Nutrition

The Nutrition Lab: Magnesium — The Mineral You're Ignoring

Amber bottle of magnesium capsules spilling onto cream surface with dark chocolate and pumpkin seeds.

The 2026 CDC Nutrition Report analyzed 131 nutritional biomarkers across 24 years of NHANES data. One of its starkest findings: 48% of Americans don't get enough magnesium. For athletes, it's even worse.

Last updated: June 27, 2026

Key Takeaways

  • 48% of Americans are deficient in magnesium — athletes are at higher risk due to sweat losses
  • Magnesium glycinate: best absorption, best sleep benefits, gentlest on digestion
  • Magnesium oxide: less than 10% bioavailability — don't waste your money on it
  • Recommended dose for active adults: 300-400 mg/day
  • Evening timing optimizes sleep quality and muscle recovery benefits

Why Athletes Are Especially Deficient

Sweat is the main culprit. During intense training, you lose magnesium in sweat. A hard workout can drain 10-15% of your daily stores in a single session. Train four to five times per week, and your needs can exceed 400 mg/day — well above standard recommended daily allowances (300-320 mg for women, 400-420 mg for men).

And food doesn't always cover the gap. The highest-magnesium foods — leafy greens, legumes, nuts, seeds, dark chocolate — aren't always present in sufficient quantities in a typical diet.

The 4 Forms of Magnesium: Which One to Choose

This is where most people go wrong. They buy the cheapest supplement, which is usually magnesium oxide. Oxide has less than 10% bioavailability. You swallow 300 mg and absorb maybe 25 mg. The rest passes right through you.

Form

Bioavailability

Best for

Side effects

Glycinate

Excellent

Sleep, anxiety, sport

Virtually none

Citrate

Good

Digestion, constipation

Mild laxative effect

Malate

Good

Energy, muscle fatigue

None

Oxide

Very low (

Nothing specific

Strong laxative effect

For athletes, magnesium glycinate is generally the first choice. It's well tolerated, well absorbed, and recent studies show real benefits for sleep quality and muscle recovery — which directly affects performance.

Dosage and Timing: What the Evidence Shows

Official recommended daily intakes (400-420 mg for adult men, 310-320 mg for adult women) are a floor, not a ceiling. For athletes training regularly, total daily intake of 400 mg from food plus supplements falls well within established safety ranges.

On timing: evening intake (30-60 minutes before sleep) shows the strongest sleep benefits in available research. Magnesium helps regulate melatonin and reduces evening cortisol — two key drivers of sleep quality. What you eat before bed shapes your sleep architecture more broadly, and magnesium fits into that picture directly.

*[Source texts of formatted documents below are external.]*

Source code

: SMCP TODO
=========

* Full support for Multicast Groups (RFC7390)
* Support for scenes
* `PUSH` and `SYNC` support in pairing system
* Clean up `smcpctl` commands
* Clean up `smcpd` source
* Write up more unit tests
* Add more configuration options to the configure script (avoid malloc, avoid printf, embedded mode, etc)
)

Some athletes prefer splitting their dose (200 mg morning, 200 mg evening) to optimize absorption and avoid any digestive discomfort.

Symptoms of Deficiency: What to Watch For

Magnesium deficiency is notoriously hard to diagnose because symptoms are non-specific. The most common ones:

  • Nighttime muscle cramps — often the first signal
  • Unexplained fatigue despite adequate sleep
  • Increased irritability or anxiety
  • Trouble falling asleep or non-restorative sleep
  • Heart palpitations — see a doctor if this is present

Standard blood tests (serum magnesium) are unreliable: only 1% of total body magnesium circulates in blood. Erythrocyte magnesium testing is more accurate but less common. In practice, if you tick several of these boxes and train regularly, a four-week supplementation trial is reasonable.

Frequently Asked Questions

Can you get too much magnesium from supplements?

Excess magnesium from food is essentially impossible. From supplements, high doses (above 500-600 mg/day from supplements alone) can cause diarrhea and abdominal discomfort. If you have kidney disease, talk to a doctor before supplementing.

Does magnesium actually help with cramps?

The evidence is mixed. Some studies show reduced nighttime cramps; others don't. Individual variation is significant. What is well established: actual magnesium deficiency increases cramp risk. Supplementation corrects the deficiency — it doesn't act directly on the symptom.

Should magnesium be paired with another nutrient?

Magnesium and vitamin D interact. Magnesium deficiency can impair the conversion of vitamin D to its active form. If you're supplementing with vitamin D, making sure your magnesium intake is adequate is particularly important.